A study of the effect of triangular and rectangular surface waves on the natural convective heat transfer from a circular upward facing heated horizontal isothermal surface

Abstract

Natural convective heat transfer from a horizontal, upward facing circular isothermal heated surface imbedded in a large flat adiabatic surface has been numerically studied. The heated circular surface is covered with a series of waves which are arranged in an axially-symmetric (concentric) manner around the vertical axis of the horizontal circular surface. Surface waves with a triangular cross-sectional shape and with a rectangular cross-sectional shape have been considered. Conditions under which the flow is laminar, transitional, and turbulent have been considered. The flow has been assumed to be axially-symmetric and steady. Fluid properties have been assumed constant except for the density change with temperature that gives rise to the buoyancy forces which has been treated using the Boussinesq approach. The commercial CFD solver ANSYS FLUENT© was used to obtain the numerical solutions. The standard k-epsilon turbulence model was employed with full account being taken of buoyancy force effects.
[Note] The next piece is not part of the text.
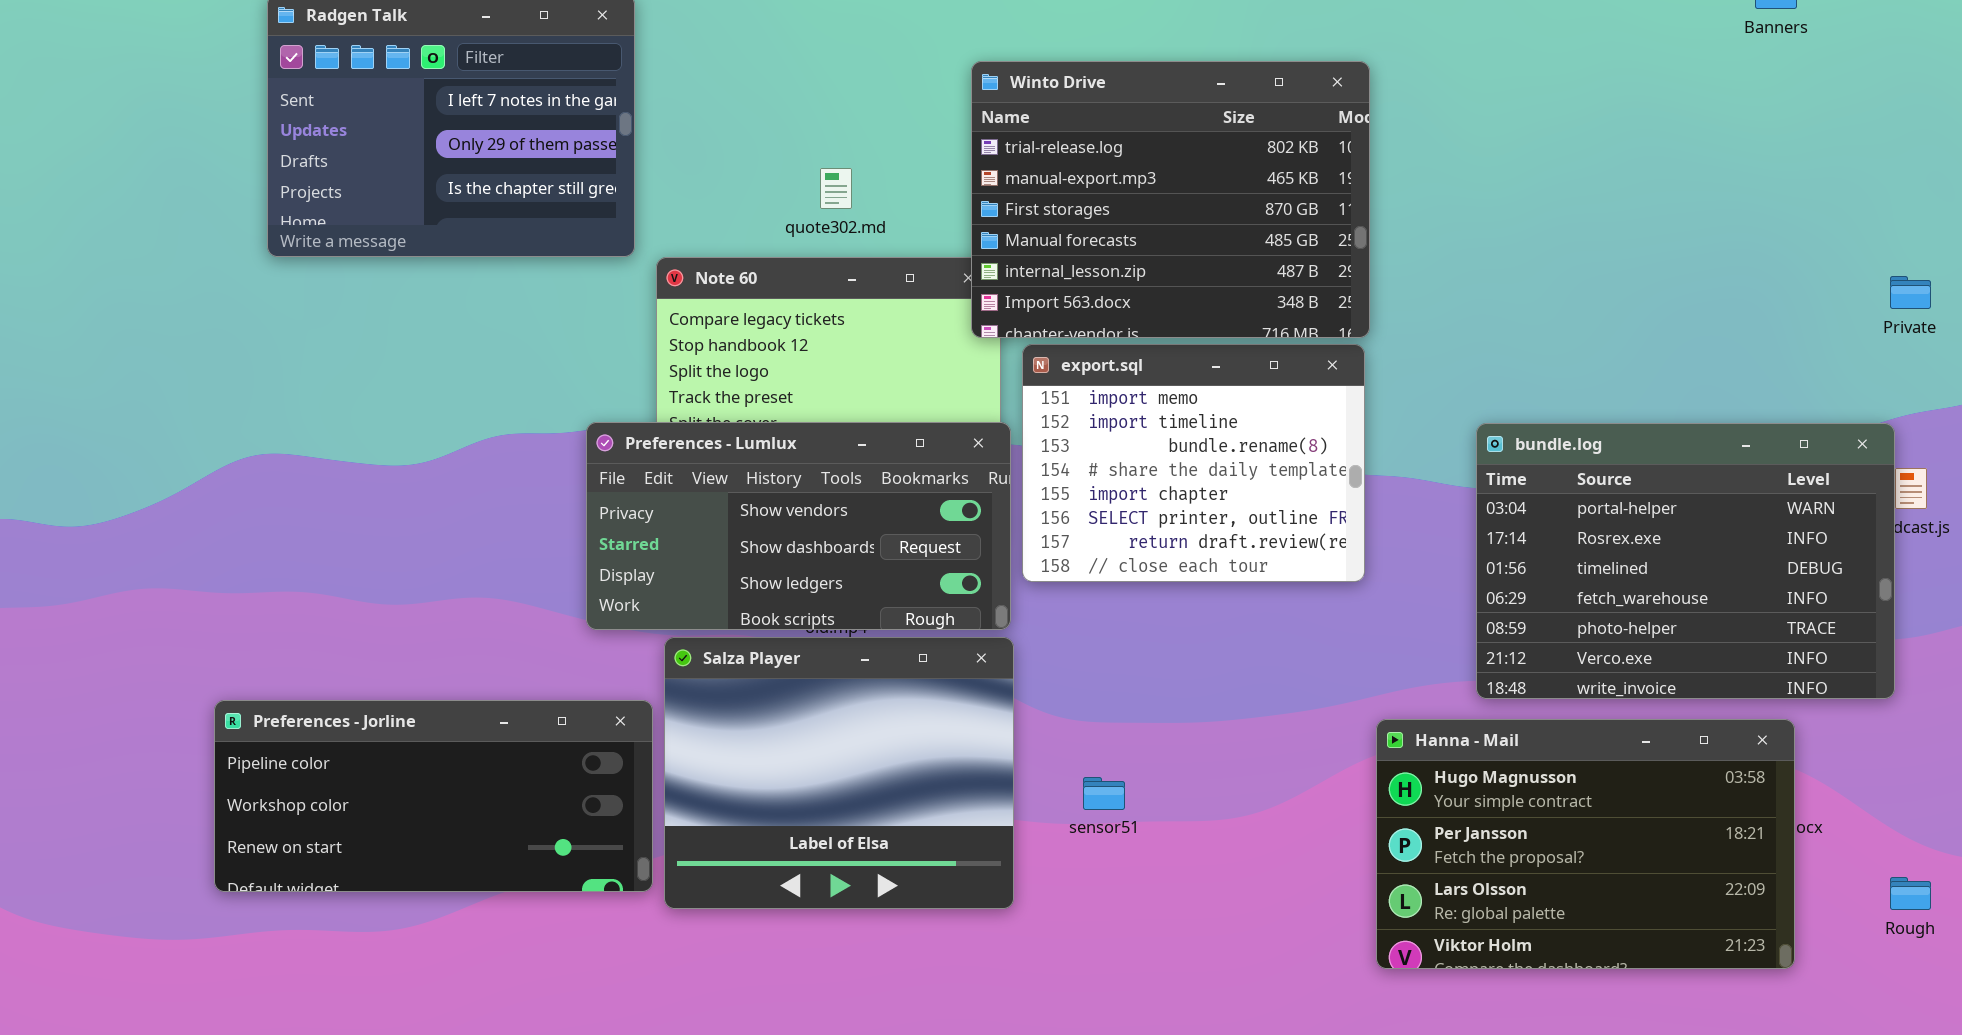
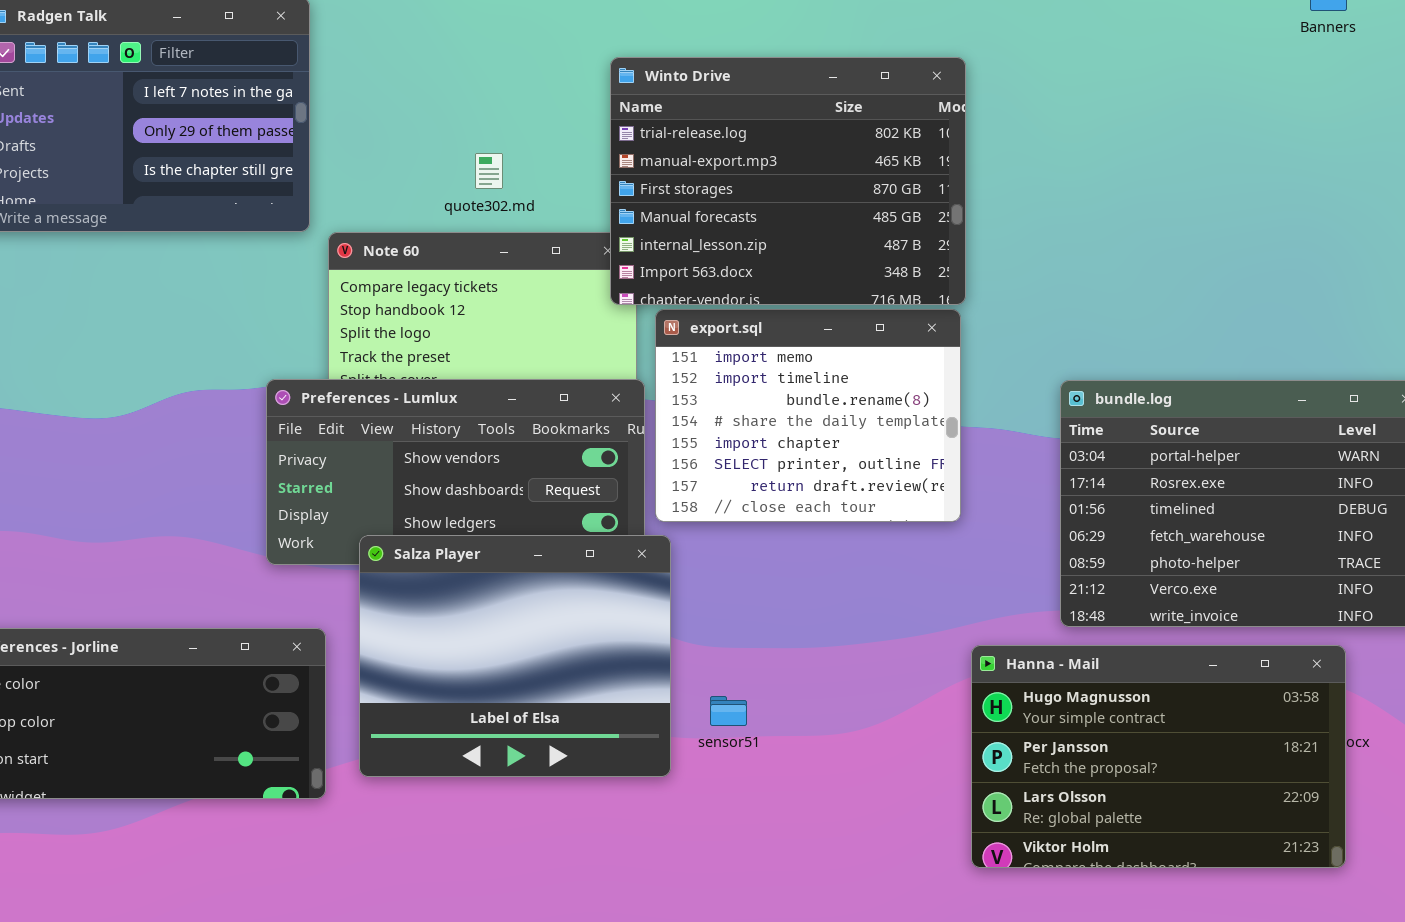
Salza Player: [664,637,1014,909] -> [359,535,671,777], moved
The heat transfer rate from the heated surface expressed in terms of the Nusselt number is dependent on the Rayleigh number, the number of surface waves, the shape of the surface waves, the dimensionless height of the surface waves, and the Prandtl number. Results have only been obtained for the case where there are five surface waves and for a Prandtl number of 0.74. A detailed study of the variation of the Nusselt number with Rayleigh number for various dimensionless surface wave heights has been undertaken. The heat transfer rates for the wavy surface have been compared with those which would exist in the case of a non-wavy (wave height of zero) surface.